- _Exercise directions_: Please copy the entries below character for character, beginning with the line that contains "pose: elev=303.7 azim=298.5" and continuing through the line that contains "Dot at: (221, 278)", with both of those lines included.

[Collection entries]
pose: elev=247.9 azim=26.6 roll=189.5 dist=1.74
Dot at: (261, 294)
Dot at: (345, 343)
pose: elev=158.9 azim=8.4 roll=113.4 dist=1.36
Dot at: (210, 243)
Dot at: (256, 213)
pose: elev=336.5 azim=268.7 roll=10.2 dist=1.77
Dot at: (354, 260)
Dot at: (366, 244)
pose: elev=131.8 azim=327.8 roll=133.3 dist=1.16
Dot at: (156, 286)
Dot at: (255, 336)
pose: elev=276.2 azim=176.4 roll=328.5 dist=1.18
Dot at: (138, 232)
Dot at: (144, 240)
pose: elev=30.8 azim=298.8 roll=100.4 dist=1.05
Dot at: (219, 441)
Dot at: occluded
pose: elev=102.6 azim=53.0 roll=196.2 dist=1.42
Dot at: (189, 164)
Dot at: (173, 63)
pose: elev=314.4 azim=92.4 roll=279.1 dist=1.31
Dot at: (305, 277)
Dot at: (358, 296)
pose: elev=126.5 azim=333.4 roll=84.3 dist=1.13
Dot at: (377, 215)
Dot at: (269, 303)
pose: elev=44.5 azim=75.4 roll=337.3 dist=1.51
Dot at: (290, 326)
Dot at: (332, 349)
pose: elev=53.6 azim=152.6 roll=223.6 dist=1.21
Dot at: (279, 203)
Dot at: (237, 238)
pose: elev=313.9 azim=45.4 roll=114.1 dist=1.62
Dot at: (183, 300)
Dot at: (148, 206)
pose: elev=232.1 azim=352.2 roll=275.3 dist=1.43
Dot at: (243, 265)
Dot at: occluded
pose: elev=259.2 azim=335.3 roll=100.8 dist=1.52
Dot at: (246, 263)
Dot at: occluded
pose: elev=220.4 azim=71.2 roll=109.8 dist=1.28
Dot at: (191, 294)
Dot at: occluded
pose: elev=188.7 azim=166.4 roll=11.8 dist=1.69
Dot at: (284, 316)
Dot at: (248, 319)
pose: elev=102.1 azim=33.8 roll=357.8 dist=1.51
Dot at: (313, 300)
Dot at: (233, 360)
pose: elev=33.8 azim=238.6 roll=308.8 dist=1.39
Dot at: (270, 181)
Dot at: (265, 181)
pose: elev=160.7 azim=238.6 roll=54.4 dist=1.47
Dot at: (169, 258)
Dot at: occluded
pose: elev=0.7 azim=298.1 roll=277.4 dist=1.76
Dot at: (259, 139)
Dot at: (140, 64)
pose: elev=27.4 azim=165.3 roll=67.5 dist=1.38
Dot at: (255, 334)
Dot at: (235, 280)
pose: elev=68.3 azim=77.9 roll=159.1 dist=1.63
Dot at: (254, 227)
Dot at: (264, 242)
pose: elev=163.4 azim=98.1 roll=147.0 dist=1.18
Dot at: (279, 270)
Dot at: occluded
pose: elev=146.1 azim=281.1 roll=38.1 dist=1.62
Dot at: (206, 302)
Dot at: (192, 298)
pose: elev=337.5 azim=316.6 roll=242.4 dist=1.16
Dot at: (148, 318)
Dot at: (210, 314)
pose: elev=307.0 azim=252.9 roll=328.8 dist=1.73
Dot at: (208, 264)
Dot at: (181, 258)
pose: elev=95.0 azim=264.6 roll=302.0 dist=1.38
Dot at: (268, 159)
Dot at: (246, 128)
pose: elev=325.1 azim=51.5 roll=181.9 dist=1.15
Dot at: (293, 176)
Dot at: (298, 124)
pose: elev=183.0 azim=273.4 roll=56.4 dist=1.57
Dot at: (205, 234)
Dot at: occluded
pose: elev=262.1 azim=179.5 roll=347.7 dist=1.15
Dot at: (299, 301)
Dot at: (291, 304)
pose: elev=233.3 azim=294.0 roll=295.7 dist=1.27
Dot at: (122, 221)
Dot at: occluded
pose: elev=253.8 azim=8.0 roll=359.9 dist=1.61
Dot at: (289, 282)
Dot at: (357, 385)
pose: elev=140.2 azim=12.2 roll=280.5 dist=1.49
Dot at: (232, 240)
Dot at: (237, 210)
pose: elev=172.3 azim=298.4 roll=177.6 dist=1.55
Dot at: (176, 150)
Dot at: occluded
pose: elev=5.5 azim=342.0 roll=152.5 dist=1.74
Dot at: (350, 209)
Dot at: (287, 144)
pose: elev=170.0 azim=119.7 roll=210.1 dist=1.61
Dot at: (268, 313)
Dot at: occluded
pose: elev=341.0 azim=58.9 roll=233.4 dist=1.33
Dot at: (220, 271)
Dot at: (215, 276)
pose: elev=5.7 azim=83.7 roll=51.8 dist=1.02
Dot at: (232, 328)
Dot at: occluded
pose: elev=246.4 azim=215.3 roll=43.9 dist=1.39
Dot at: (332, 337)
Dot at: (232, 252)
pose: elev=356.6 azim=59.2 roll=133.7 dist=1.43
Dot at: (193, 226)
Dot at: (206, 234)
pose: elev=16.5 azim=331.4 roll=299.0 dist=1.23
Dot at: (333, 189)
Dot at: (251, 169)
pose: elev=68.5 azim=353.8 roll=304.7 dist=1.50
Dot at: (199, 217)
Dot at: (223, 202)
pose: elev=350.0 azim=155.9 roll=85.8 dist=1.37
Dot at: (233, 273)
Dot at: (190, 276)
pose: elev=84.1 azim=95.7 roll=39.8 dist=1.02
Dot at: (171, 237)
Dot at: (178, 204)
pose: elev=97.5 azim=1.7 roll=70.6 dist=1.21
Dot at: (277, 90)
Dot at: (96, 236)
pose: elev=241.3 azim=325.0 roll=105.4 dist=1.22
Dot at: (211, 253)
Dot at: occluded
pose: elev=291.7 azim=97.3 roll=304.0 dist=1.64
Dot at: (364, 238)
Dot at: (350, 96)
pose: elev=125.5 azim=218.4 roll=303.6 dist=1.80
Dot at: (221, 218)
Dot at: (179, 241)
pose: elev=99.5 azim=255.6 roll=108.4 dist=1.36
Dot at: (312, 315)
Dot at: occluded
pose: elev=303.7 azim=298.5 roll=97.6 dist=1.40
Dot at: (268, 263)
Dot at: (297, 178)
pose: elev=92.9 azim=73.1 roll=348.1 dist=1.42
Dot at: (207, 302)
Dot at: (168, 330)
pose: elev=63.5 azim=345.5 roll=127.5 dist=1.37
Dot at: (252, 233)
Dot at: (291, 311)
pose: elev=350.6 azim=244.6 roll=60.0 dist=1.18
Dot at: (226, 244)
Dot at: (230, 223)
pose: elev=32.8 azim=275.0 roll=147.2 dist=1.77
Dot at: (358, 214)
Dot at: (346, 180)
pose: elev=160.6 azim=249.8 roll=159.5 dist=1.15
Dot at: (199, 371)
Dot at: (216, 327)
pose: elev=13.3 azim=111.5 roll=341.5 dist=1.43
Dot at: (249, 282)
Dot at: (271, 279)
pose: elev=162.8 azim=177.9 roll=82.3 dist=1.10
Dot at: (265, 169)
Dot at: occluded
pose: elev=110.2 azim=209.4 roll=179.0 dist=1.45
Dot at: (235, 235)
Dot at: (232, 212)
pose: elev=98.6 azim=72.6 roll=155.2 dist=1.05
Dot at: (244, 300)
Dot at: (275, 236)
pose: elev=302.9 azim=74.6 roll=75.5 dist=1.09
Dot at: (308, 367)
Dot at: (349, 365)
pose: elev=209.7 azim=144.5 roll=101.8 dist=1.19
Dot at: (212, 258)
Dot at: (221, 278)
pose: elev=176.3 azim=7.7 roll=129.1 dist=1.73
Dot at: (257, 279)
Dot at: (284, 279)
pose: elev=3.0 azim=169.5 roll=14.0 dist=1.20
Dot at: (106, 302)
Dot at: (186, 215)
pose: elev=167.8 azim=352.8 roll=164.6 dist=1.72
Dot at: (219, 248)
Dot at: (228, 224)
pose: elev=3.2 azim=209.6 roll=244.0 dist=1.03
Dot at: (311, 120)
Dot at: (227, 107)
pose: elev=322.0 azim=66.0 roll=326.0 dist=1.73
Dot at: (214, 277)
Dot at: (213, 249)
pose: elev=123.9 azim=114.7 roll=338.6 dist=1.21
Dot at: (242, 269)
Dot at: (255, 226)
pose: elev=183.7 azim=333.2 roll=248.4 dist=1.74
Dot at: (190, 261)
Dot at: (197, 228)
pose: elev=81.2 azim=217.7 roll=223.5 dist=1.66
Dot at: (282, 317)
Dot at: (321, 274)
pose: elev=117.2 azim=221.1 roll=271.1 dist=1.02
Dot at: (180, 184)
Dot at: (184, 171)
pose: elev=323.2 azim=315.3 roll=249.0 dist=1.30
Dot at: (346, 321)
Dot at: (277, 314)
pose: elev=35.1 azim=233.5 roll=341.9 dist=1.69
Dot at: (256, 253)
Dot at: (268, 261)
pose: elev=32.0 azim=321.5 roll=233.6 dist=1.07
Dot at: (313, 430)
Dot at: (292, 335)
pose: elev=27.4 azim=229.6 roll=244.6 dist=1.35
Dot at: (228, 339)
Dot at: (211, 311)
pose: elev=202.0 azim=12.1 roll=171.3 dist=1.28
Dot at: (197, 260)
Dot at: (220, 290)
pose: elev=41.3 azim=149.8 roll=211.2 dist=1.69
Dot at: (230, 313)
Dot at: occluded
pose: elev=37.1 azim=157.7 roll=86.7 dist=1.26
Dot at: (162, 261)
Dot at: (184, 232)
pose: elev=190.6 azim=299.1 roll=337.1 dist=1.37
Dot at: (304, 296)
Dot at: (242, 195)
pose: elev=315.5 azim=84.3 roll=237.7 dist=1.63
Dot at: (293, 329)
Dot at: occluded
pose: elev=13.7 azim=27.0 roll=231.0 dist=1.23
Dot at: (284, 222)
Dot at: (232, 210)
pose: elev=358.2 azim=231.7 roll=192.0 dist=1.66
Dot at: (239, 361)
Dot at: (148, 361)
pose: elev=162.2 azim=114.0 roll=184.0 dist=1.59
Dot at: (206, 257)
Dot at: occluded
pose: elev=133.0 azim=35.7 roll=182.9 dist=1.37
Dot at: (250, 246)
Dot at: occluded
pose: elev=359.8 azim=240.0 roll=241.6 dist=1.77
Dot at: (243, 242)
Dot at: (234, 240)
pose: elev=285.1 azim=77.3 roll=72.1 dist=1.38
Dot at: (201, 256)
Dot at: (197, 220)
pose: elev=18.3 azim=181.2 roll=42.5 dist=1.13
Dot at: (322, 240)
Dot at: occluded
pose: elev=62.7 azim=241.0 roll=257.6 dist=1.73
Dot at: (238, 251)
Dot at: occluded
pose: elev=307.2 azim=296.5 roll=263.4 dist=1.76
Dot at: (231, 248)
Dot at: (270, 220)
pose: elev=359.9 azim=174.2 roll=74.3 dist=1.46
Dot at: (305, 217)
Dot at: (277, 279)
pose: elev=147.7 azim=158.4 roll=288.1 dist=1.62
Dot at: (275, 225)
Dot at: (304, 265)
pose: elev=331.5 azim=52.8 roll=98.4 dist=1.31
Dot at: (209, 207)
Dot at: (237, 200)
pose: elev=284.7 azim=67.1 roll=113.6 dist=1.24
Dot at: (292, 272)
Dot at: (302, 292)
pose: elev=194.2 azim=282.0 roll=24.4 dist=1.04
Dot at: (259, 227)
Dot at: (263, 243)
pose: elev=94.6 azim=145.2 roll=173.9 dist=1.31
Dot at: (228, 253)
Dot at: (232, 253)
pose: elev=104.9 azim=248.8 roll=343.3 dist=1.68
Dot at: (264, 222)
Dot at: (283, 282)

- _Output below_:
pose: elev=303.7 azim=298.5 roll=97.6 dist=1.40
Dot at: (268, 263)
Dot at: (297, 178)
pose: elev=92.9 azim=73.1 roll=348.1 dist=1.42
Dot at: (207, 302)
Dot at: (168, 330)
pose: elev=63.5 azim=345.5 roll=127.5 dist=1.37
Dot at: (252, 233)
Dot at: (291, 311)
pose: elev=350.6 azim=244.6 roll=60.0 dist=1.18
Dot at: (226, 244)
Dot at: (230, 223)
pose: elev=32.8 azim=275.0 roll=147.2 dist=1.77
Dot at: (358, 214)
Dot at: (346, 180)
pose: elev=160.6 azim=249.8 roll=159.5 dist=1.15
Dot at: (199, 371)
Dot at: (216, 327)
pose: elev=13.3 azim=111.5 roll=341.5 dist=1.43
Dot at: (249, 282)
Dot at: (271, 279)
pose: elev=162.8 azim=177.9 roll=82.3 dist=1.10
Dot at: (265, 169)
Dot at: occluded
pose: elev=110.2 azim=209.4 roll=179.0 dist=1.45
Dot at: (235, 235)
Dot at: (232, 212)
pose: elev=98.6 azim=72.6 roll=155.2 dist=1.05
Dot at: (244, 300)
Dot at: (275, 236)
pose: elev=302.9 azim=74.6 roll=75.5 dist=1.09
Dot at: (308, 367)
Dot at: (349, 365)
pose: elev=209.7 azim=144.5 roll=101.8 dist=1.19
Dot at: (212, 258)
Dot at: (221, 278)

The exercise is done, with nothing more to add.